EXERCISE GOAL
Once you have counted the lines below that contain "services", give that number and nothing else.
##### DATA SHOWN #####
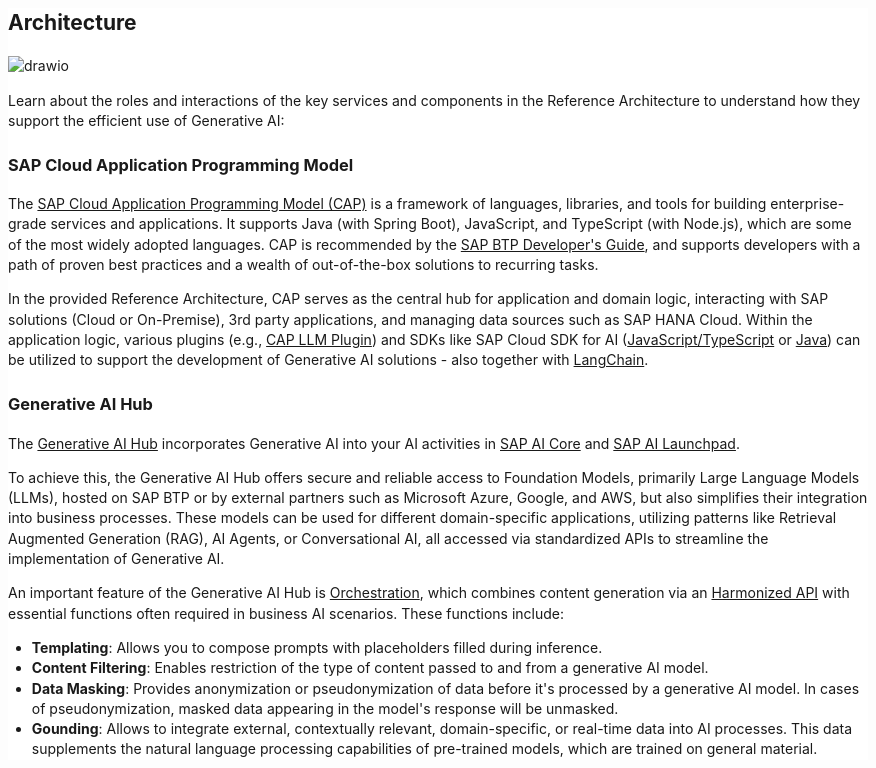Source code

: ## Architecture

![drawio](./drawio/reference-architecture-generative-ai.drawio)

Learn about the roles and interactions of the key services and components in the Reference Architecture to understand how they support the efficient use of Generative AI:

### SAP Cloud Application Programming Model

The [SAP Cloud Application Programming Model (CAP)](https://cap.cloud.sap/docs/) is a framework of languages, libraries, and tools for building enterprise-grade services and applications.
It supports Java (with Spring Boot), JavaScript, and TypeScript (with Node.js), which are some of the most widely adopted languages.
CAP is recommended by the [SAP BTP Developer's Guide](https://help.sap.com/docs/btp/btp-developers-guide/), and supports developers with a path of proven best practices and a wealth of out-of-the-box solutions to recurring tasks.

In the provided Reference Architecture, CAP serves as the central hub for application and domain logic, interacting with SAP solutions (Cloud or On-Premise), 3rd party applications, and managing data sources such as SAP HANA Cloud. Within the application logic, various plugins (e.g., [CAP LLM Plugin](https://www.npmjs.com/package/cap-llm-plugin)) and SDKs like SAP Cloud SDK for AI ([JavaScript/TypeScript](https://github.com/SAP/ai-sdk-js) or [Java](https://github.com/SAP/ai-sdk-java)) can be utilized to support the development of Generative AI solutions - also together with [LangChain](https://www.langchain.com/).

### Generative AI Hub

The [Generative AI Hub](https://help.sap.com/docs/sap-ai-core/sap-ai-core-service-guide/generative-ai-hub-in-sap-ai-core) incorporates Generative AI into your AI activities in [SAP AI Core](https://discovery-center.cloud.sap/serviceCatalog/sap-ai-core?region=all) and [SAP AI Launchpad](https://discovery-center.cloud.sap/serviceCatalog/sap-ai-launchpad?region=all).

To achieve this, the Generative AI Hub offers secure and reliable access to Foundation Models, primarily Large Language Models (LLMs), hosted on SAP BTP or by external partners such as Microsoft Azure, Google, and AWS, but also simplifies their integration into business processes. These models can be used for different domain-specific applications, utilizing patterns like Retrieval Augmented Generation (RAG), AI Agents, or Conversational AI, all accessed via standardized APIs to streamline the implementation of Generative AI.

An important feature of the Generative AI Hub is [Orchestration](https://help.sap.com/docs/sap-ai-core/sap-ai-core-service-guide/orchestration), which combines content generation via an [Harmonized API](https://help.sap.com/docs/sap-ai-core/sap-ai-core-service-guide/harmonized-api) with essential functions often required in business AI scenarios. These functions include:

-   **Templating**: Allows you to compose prompts with placeholders filled during inference.
-   **Content Filtering**: Enables restriction of the type of content passed to and from a generative AI model.
-   **Data Masking**: Provides anonymization or pseudonymization of data before it's processed by a generative AI model. In cases of pseudonymization, masked data appearing in the model's response will be unmasked.
-   **Gounding**: Allows to integrate external, contextually relevant, domain-specific, or real-time data into AI processes. This data supplements the natural language processing capabilities of pre-trained models, which are trained on general material.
#####
SOLUTION FOR THIS EXERCISE
2